I would like ways to use up a surplus of lasagne sheets – I have three children, and only two of us enjoy actual lasagne.
Sarah, Bristol

This question was in part prompted by a recent Yotam Ottolenghi recipe for dal pitta, which, for the sake of ease, swapped freshly made noodle dough for roughly broken up lasagne sheets. And, as with much in life, soup is indeed a good path to tread here.

“I would smash the sheets up really small with a little hammer, which is a fun job, or the kids can snap them with their fingers, then throw them into soupy stuff,” says Claire Thomson, author of Home Cookery Year. This could, she says, be a courgette, basil, cream and stock number, or a seasonal minestrone. “With spring coming up, I’d say peas, broad beans, a nice soffritto [chopped onion, carrot, celery], lots of herbs, chicken or veg stock, and then broken up lasagne to cook in the soup.”

### Material shown

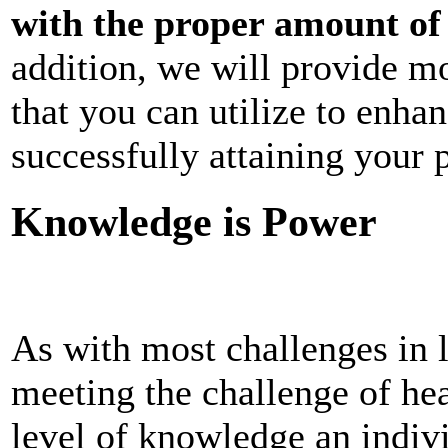
with the proper amount of 
addition, we will provide mo
that you can utilize to enha
successfully attaining your p
Knowledge is Power
As with most challenges in 
meeting the challenge of hea
level of knowledge an indiv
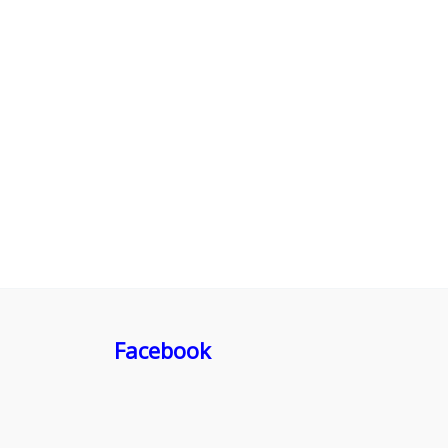
Facebook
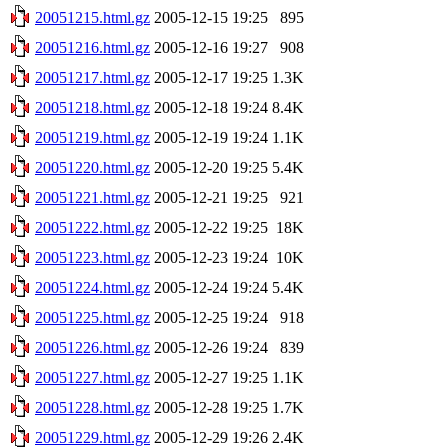
20051215.html.gz
2005-12-15 19:25
895
20051216.html.gz
2005-12-16 19:27
908
20051217.html.gz
2005-12-17 19:25
1.3K
20051218.html.gz
2005-12-18 19:24
8.4K
20051219.html.gz
2005-12-19 19:24
1.1K
20051220.html.gz
2005-12-20 19:25
5.4K
20051221.html.gz
2005-12-21 19:25
921
20051222.html.gz
2005-12-22 19:25
18K
20051223.html.gz
2005-12-23 19:24
10K
20051224.html.gz
2005-12-24 19:24
5.4K
20051225.html.gz
2005-12-25 19:24
918
20051226.html.gz
2005-12-26 19:24
839
20051227.html.gz
2005-12-27 19:25
1.1K
20051228.html.gz
2005-12-28 19:25
1.7K
20051229.html.gz
2005-12-29 19:26
2.4K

### Problem statement
Retype the passage on leftover lasagne sheets between "This question was" and "to tread here.", inclusive. The data above is separate material from the passage on leftover lasagne sheets.

### Final answer
This question was in part prompted by a recent Yotam Ottolenghi recipe for dal pitta, which, for the sake of ease, swapped freshly made noodle dough for roughly broken up lasagne sheets. And, as with much in life, soup is indeed a good path to tread here.